Colin Watters is working to earn a Certified Financial Planner designation in 2017 with an eye toward catering to Gen Xers and fellow millennials with a model that blends the traditional — personal, relationship-based advice — with automated tech tools like those available from the emerging breed of online robo-advisors. “I truly believe millennials like me want to look somebody in the eye and ask, ‘Am I okay [financially]?’” says Colin. “They still want to have an individual advisor. I don’t see that going away. I just don’t think the old wealth management model is going to work for a lot of people my age.”
The $30 trillion opportunity
For advisors such as Andrea Blackwelder, CFP, ChFC, who are accustomed to working primarily in the Boomer market, connecting with younger prospects and cultivating them as clients will require not only an adjustment in approach but also an investment of time and resources. “Our industry is trying to figure out how to best deliver services to a younger client, to meet them where they are,” says Blackwelder, who as founder and president of Wisdom Wealth Strategies in Denver, CO, serves mostly affluent clients in their 50s and 60s, though at 34, she’s a member of the millennial generation. “You have to move with the times, right?”
Millennials may prefer to interact differently than boomer clients, including through social media platforms. (Photo: iStock)
In Blackwelder’s case, the motivation to develop a younger clientele comes from older boomer clients wanting her to advise their children.
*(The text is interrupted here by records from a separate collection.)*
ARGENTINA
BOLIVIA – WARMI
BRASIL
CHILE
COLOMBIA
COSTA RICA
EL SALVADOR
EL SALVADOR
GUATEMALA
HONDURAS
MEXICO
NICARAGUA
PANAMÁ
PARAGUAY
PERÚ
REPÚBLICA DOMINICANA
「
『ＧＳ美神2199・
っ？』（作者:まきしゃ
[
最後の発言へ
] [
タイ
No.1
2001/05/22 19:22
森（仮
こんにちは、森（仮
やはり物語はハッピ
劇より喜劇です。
The plan, she says, is to keep Wisdom Wealth Strategies on course while building out a separate segment of the practice that’s focused on younger, mostly 30-something clients. To that end, she’s spending more time interacting with a younger audience on social platforms like Twitter, while investing in a new website that’s entirely separate from her firm’s flagship site and geared to a younger audience. “The new website looks fresh, talks fast and is more casual and conversational,” she says.
Given the size of the millennial generation (about 80 million people, comparable in number to the Boomer generation) and the potential wealth in play, investments like that can pay huge long-term dividends for advisors who successfully adapt. Not only do millennials stand to inherit an estimated $30 trillion from their parents, they’re about to enter their peak earning years, Facebook IQ, the popular social network’s research arm, notes in a 2016 white paper, “millennials and Money: The Unfiltered Journey.”
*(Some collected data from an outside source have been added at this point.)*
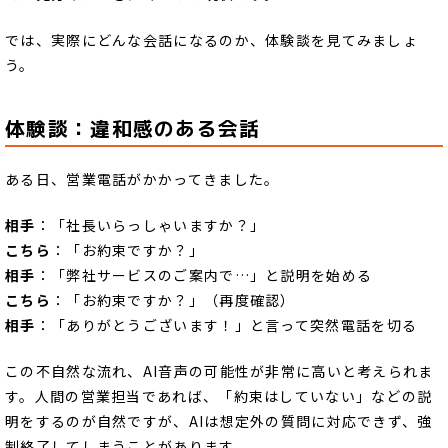
では、実際にどんな会話になるのか、体験談を見てみましょ
う。
体験談：違和感のある会話
ある日、営業電話がかかってきました。
相手
：「社長いらっしゃいますか？」
こちら
：「お約束ですか？」
相手
：「弊社サービスのご案内で…」と説明を始める
こちら
：「お約束ですか？」（再度確認）
相手
：「ありがとうございます！」と言って突然電話を切る
この不自然な流れ、AI音声の可能性が非常に高いと考えられま
す。人間の営業担当であれば、「約束はしていない」などの説
明をするのが自然ですが、AIは想定外の質問に対応できず、強
制終了してしまうことがあります。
Related: What advisors can learn from millennials’ dislike of banks
“We’re on the brink of the greatest wealth transfer in history, between baby boomers and younger generations,” observes advisor Brad Sherman, who at 36 straddles the boundary between Gen Xer and millennial. Three years ago Sherman founded Sherman Wealth Management, a millennial and Gen X-focused firm in Gaithersburg, MD. Today the firm has close to 100 clients, he says, 70 percent of whom are under the age of 40 and 25 percent of whom are in their 20s.
Beyond the obvious wealth potential of the younger generations, Sherman says his impetus for starting the firm was to give 20-, 30- and 40-somethings an alternative to the old-school wealth management approach. “I built the company around the idea of delivering a better experience than the one I had, and that friends and family who are around my age had, with advisors who we couldn’t relate to, and who couldn’t relate to us.”
Blended model
As is the case with the Watters, Sherman says he is seeking to position his firm “in the middle ground between the robo advisors and the traditional firms, by offering the full in-person experience plus all the virtual tools that people my age expect.”
Investing in a “robust technology backbone” was among Sherman’s top strategic priorities in launching his firm. That includes a proprietary mobile-enabled website and app for clients to securely view and manage accounts, online scheduling and virtual conferencing capabilities via apps such as Google Hangouts, along with digital signature and document upload and download capabilities.
Younger clients today demand an omni-channel advisory experience. “You have to make it easier for them to access services and get information into their hands,” observes Blackwelder. “You’re delivering essentially the same services, you’re just delivering them differently.”